PROBLEM: The aim of the study was to identify if (i) psychosocial factors differ in endometriosis; (ii) related psychosocial aspects alter immune markers of depression/sickness behaviour; and (iii) serum immune marker may be indicative for endometriosis. METHOD OF STUDY: We enrolled 103 women in a case-control study. Psychosocial data were obtained, serum levels of interleukin (IL)-2, IL-4, IL-5, IL-6, IL-10, IL-12, IL-13, interferon (IFN)-gamma, TNF-alpha, IFN-alpha and soluble intercellular adhesion molecule-1 (sICAM-1) were analysed. RESULTS: Among 69 eligible patients, endometriosis was diagnosed in 38 women. Patients with endometriosis reported reduced quality of life, increased stress perception/depressive symptoms; the Th1/Th2 ratio was in favour of Th1, accompanied by the increased levels of IFN-alpha. sICAM-1 levels were unaffected. No correlation could be confirmed between psychosocial and immune markers. CONCLUSION: Women with endometriosis may benefit from strategies contributing to reduction of stress and development of coping mechanisms, thus helping to break the vicious circle of inflammation, sickness behaviour and depression.

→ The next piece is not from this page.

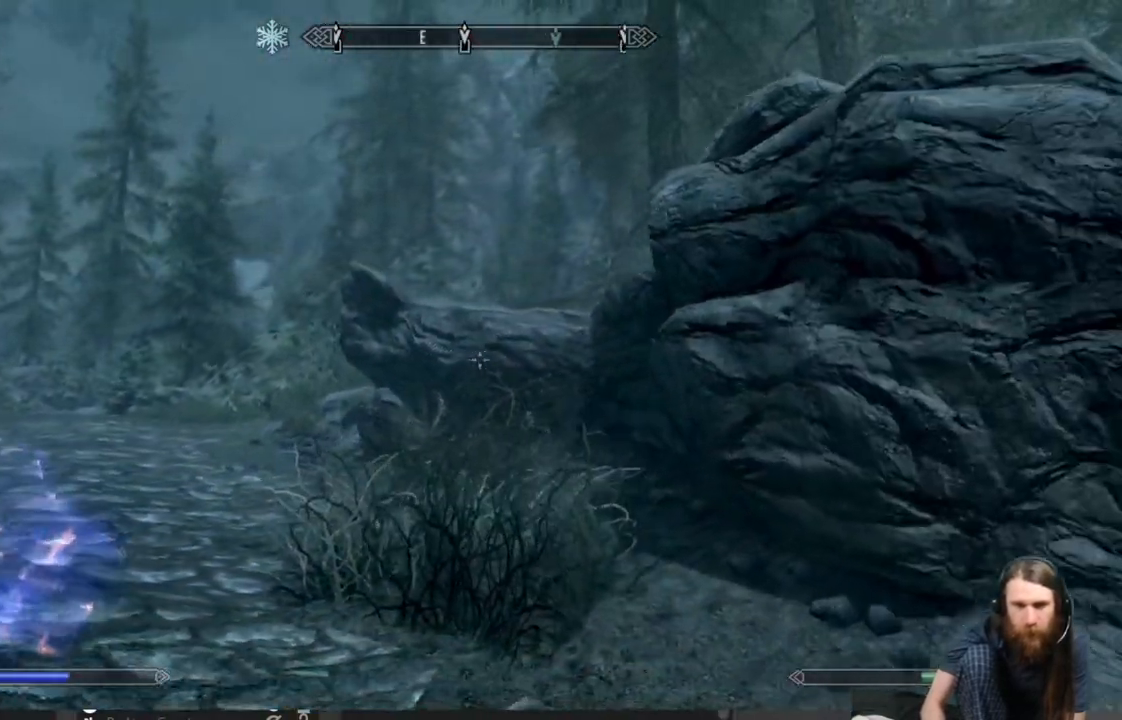
{"buttons": [], "left_stick": "down-right", "right_stick": "center", "events": []}
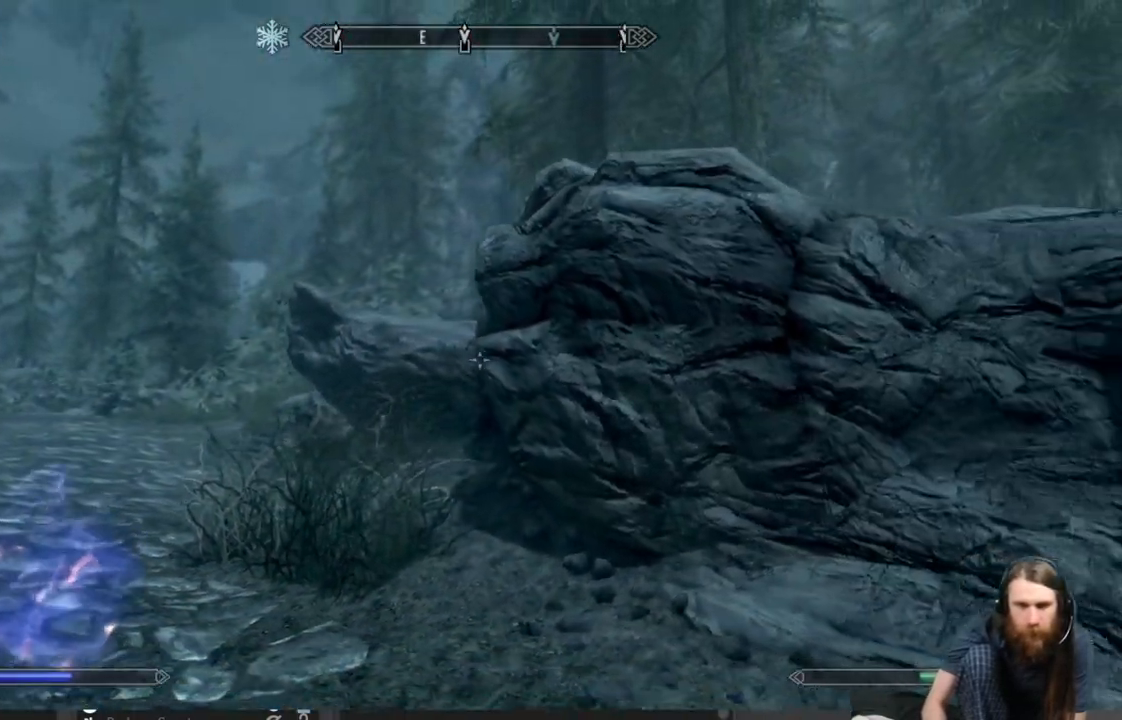
{"buttons": [], "left_stick": "down-right", "right_stick": "center", "events": [[167, "right_stick", "left"], [317, "right_stick", "center"]]}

Neuroendocrine-immune disequilibrium and endometriosis: an interdisciplinary approach.

Endometriosis, a chronic disease characterized by endometrial tissue located outside the uterine cavity, affects one fourth of young women and is associated with chronic pelvic pain and infertility. However, an in-depth understanding of the pathophysiology and effective treatment strategies of endometriosis is still largely elusive. Inadequate immune and neuroendocrine responses are significantly involved in the pathophysiology of endometriosis, and key findings are summarized in the present review. We discuss here the role of different immune mechanisms particularly adhesion molecules, proteinglycan interactions, and pro-angiogenic mediators in the development and progression of the disease. Finally, we introduce the concept of endometrial dissemination as result of a neuroendocrine-immune disequilibrium in response to high levels of perceived stress caused by cardinal clinical symptoms of endometriosis.